How the government arrived at 1050 MW is not known. It has issued rounded -- and much higher -- goals for sugar cane cogeneration and from power barges (4000 MW each), yet the wind potential in Brazil is far greater. Apart from this anomaly, the decree appears to be straightforward: costs incurred by Eletrobrás will be passed on to all distributors in the country in accordance with the size of their markets; and the Eletrobrás contracts can at any time be passed to the direct administration of the local distributor.
A problem pointed out by Jürgen Beigel, head of international projects at Germany's Renewable Energy Aktiengesellschaft, is that Proeolica, "Is only a decree, and it can be revoked at any time." This introduces uncertainty over whether banks will finance projects. "When I see a project, the first question I ask myself is: is it bankable?" he says. The lack of legal security adds to the already complicated financing in Brazil, where medium term loans are typically around eight years (ten-12 years maximum). The relatively short loan term creates a high payback load, the strain of which can wipe out the advantage of the favourable wind regime in many parts of the country.
Furthermore, generation values are neither expressed in US dollars nor linked to the dollar, and since the Brazilian real lost its dollar parity in January 1999 it has fallen considerably. Along with the Chilean peso it is the currency that is most feeling the contagion effects of Argentina's financial troubles. Lack of dollar remuneration has been one of the main problems facing the thermal electric plan. The wind plan could suffer in a similar way.
Given the financial difficulties, the way in which wind power will probably materialise in the short term, Beigel says, is through generators related to distributors, allowing for all technical and financial aspects to be managed "in-house," to the convenience of generator and utility alike. Distribution in Brazil -- unlike generation -- is largely in private hands, and European multinationals such as EDF and Spanish utilities Endesa and Iberdrola all have large distribution holdings.

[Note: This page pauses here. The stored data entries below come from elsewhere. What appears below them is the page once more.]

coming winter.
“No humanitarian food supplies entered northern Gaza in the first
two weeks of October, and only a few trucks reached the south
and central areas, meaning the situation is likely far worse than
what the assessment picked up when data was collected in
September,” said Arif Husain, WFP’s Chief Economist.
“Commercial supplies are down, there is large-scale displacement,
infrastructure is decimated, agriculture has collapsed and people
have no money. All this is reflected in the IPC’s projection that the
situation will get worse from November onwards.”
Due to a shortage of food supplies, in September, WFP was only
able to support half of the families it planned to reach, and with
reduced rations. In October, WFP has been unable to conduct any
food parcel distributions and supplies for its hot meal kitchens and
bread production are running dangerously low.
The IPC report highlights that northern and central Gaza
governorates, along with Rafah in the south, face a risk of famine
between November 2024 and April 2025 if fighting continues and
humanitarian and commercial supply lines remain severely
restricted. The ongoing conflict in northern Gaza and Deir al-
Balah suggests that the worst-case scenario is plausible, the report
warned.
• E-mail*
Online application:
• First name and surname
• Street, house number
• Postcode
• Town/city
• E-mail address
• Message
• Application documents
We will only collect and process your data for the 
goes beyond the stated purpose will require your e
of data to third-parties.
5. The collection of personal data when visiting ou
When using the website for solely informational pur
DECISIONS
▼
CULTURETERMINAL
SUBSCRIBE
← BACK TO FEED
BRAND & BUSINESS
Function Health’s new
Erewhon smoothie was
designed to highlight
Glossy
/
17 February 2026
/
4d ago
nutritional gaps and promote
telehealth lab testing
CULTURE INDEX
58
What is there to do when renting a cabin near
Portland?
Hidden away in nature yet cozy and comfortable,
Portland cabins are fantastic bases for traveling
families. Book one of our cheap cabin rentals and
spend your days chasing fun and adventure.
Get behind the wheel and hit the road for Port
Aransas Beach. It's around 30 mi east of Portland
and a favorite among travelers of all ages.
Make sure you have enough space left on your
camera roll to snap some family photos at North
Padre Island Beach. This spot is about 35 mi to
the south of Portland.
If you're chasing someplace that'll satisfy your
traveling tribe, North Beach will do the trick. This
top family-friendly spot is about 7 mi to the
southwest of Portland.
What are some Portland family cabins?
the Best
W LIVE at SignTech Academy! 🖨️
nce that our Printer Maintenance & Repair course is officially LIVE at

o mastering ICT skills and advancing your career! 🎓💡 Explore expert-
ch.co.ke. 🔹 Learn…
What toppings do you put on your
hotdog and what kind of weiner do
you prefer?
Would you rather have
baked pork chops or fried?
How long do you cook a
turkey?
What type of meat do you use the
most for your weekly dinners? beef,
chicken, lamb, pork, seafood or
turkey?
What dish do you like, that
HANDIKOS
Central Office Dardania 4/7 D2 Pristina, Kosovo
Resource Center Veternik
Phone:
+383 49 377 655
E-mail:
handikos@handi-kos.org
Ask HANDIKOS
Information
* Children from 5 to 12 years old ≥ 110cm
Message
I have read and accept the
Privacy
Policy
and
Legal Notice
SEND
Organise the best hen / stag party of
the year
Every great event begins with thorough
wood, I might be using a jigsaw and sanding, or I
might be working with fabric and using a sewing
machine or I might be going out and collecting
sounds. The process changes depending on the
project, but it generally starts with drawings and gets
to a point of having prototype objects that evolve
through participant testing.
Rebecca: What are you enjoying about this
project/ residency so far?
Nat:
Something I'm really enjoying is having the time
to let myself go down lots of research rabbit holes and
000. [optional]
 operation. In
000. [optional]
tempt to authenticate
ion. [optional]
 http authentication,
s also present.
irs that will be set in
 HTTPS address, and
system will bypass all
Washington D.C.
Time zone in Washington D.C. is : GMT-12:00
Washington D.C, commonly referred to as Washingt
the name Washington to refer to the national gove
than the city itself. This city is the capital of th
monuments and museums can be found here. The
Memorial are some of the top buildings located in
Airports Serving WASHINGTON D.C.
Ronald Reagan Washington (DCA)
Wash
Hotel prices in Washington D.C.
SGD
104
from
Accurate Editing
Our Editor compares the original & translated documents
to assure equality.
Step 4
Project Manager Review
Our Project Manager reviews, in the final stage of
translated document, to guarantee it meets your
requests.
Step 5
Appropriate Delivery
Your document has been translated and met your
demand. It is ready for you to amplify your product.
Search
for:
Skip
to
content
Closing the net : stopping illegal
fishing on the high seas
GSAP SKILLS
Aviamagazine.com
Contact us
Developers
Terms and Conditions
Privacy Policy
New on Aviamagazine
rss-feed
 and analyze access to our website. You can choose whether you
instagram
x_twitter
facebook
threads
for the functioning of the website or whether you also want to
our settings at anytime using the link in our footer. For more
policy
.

Rio de Janeiro state is attracting a deal of attention from potential wind plant developers. Even before Siif's wind measuring started, Japan's Marubeni was studying the state's wind resource, while Spain's Gamesa is in the process of doing so. "This demonstrates the big potential that Rio de Janeiro has as a main centre for renewable energy in the country, which will be a big tendency in the future," state energy secretary Wagner Victer said recently.
Lots of interest
Third parties, too, are studying the market. Britain's Windforce Development, a relative newcomer on the wind scene (Windpower Monthly, July 2001), is building on the Latin America power sector experience of its senior executives and is studying markets in Brazil and a number of other South American countries, says the company's Simon Redman. "We would seek a local partner and offer to develop its project, and perhaps identify a larger project that it had not been aware of," Redman explains. Brazil "is looking pretty good right now" from the business opportunity perspective, he adds.
Apart from the benefits of strong winds in the northeast of the country, the complementary relation of wind and hydro has not gone unnoticed -- when there are rains there is low wind and when there is drought, such as now, there are strong winds for power generation.